163 views Asked by At

Orange is a default installed dataset out of the datasets package, and it's the closest i have to my real data. I added one additional column with text with spaces, since that represents that column in my real data that also has spaces and what it needs to be subset as. And i know i can just copy and paste the dfsummary and freq code 13 times (how many i need for real), but i really don't want to do that. Can anyone get this to work? I want the new datasets to be Tree1, Tree2, Tree3, Tree4, and Tree5, but the paste() function doesn't like what i wrote, and i want to get a dfsummary and freqs (from summarytools) for each subset.
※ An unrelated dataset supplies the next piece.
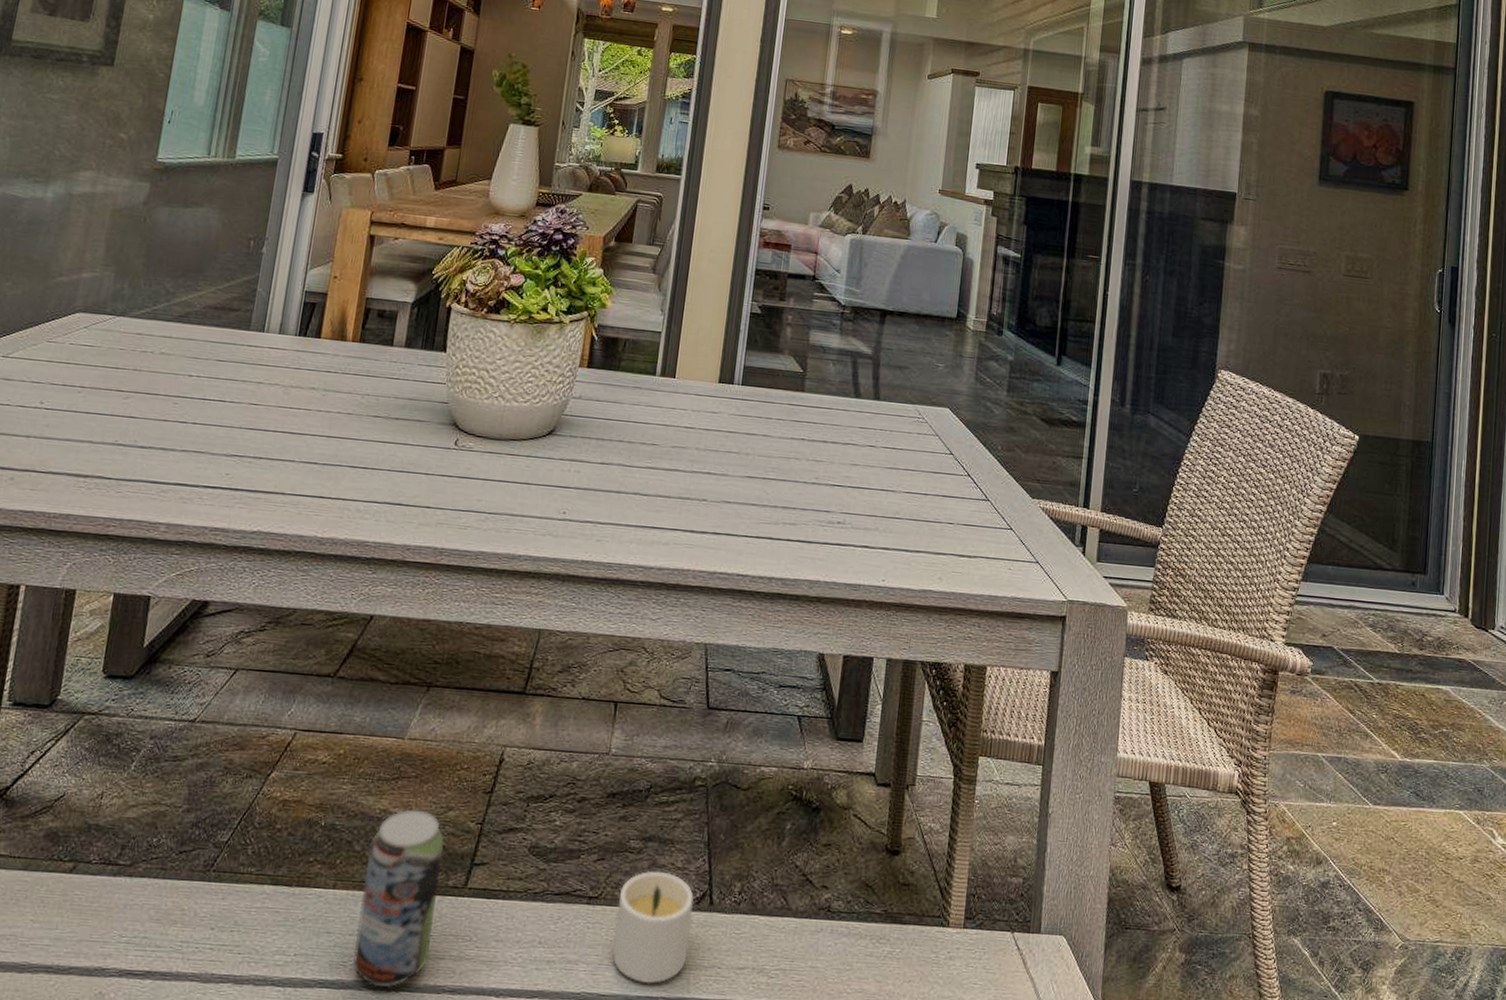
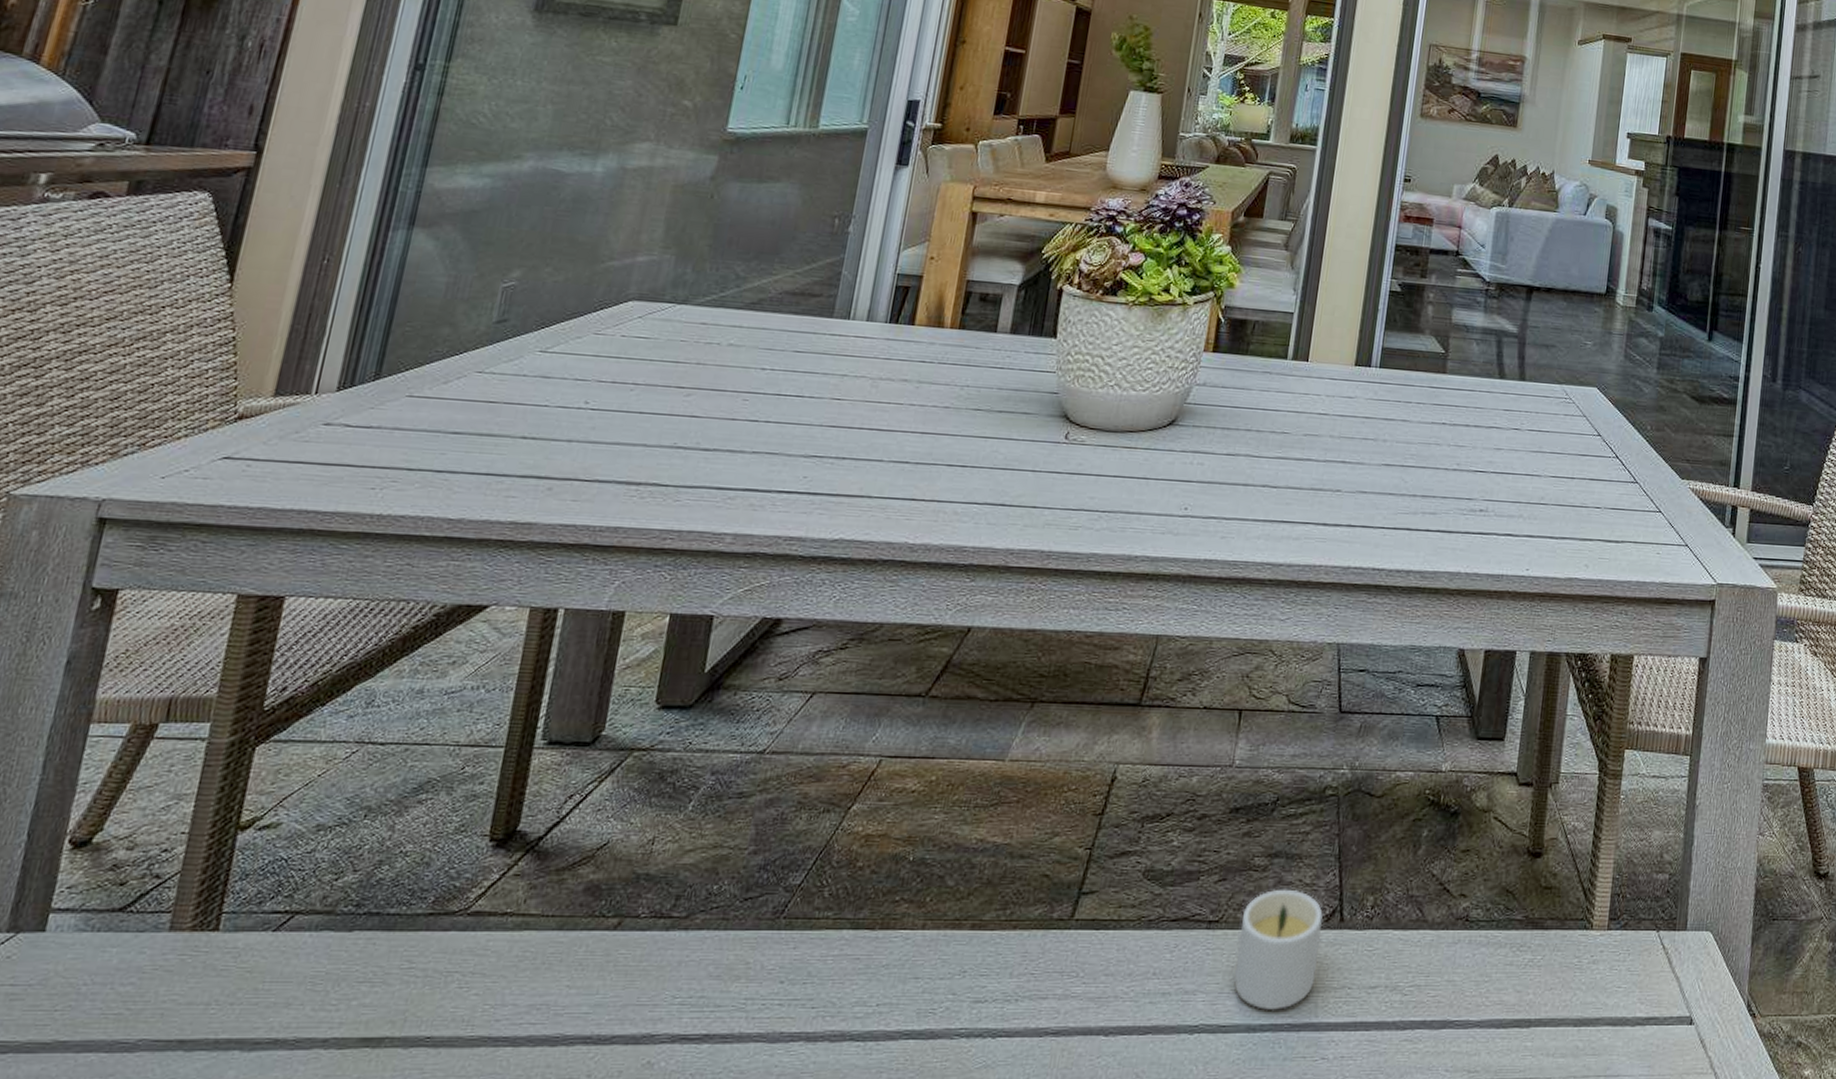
beverage can: present [353,809,444,987] -> none [944,837,1049,1033]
orange <- data.frame(Orange)

#Add a another variable to play with.
orange$row[orange$Tree==1] <- "Row 1"
orange$row[orange$Tree==2] <- "Row 2"
orange$row[orange$Tree==3] <- "Row 3"
orange$row[orange$Tree==4] <- "Row 4"
orange$row[orange$Tree==5] <- "Row 5"

#start macro
bytree <- defmacro(df, tree, row,
                     expr={

                       #subset for tree
                       paste(Tree,tree) <- subset(df, row==row)
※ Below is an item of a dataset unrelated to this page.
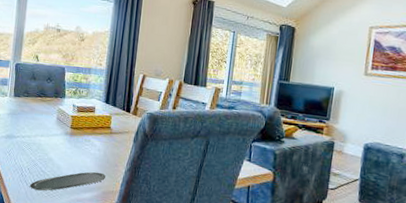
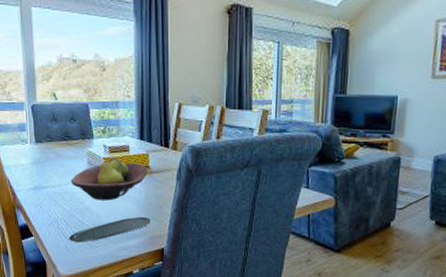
fruit bowl: none [39,115,109,155] -> present [70,156,148,201]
                       #write out the dfsummary info
                       #Be sure to include the varnumbers=FALSE or you'll have the 1, 2, 3, on the left side.
                       dfSummary(paste(Tree,tree), style = "grid", plain.ascii = TRUE,
                                 varnumbers = FALSE, valid.col = FALSE, tmp.img.dir = "./img")

                       freq(paste(Tree,tree)[ ,c("age", "circumference")])

                     })


bytree(orange,1,"Row 1")
bytree(orange,2,"Row 2")
bytree(orange,3,"Row 3")
bytree(orange,4,"Row 4")
bytree(orange,5,"Row 5")
1

There are 1 answers

0
Dominic Comtois On

Not sure if you've found a solution, but here is one for future reference:

orange <- data.frame(Orange)

# For freq, we need to call it separately for the 2 variables
stby(data=orange$age, orange$Tree, freq)
stby(data=orange$circumference, orange$Tree, freq)

stby(data=orange, orange$Tree, dfSummary)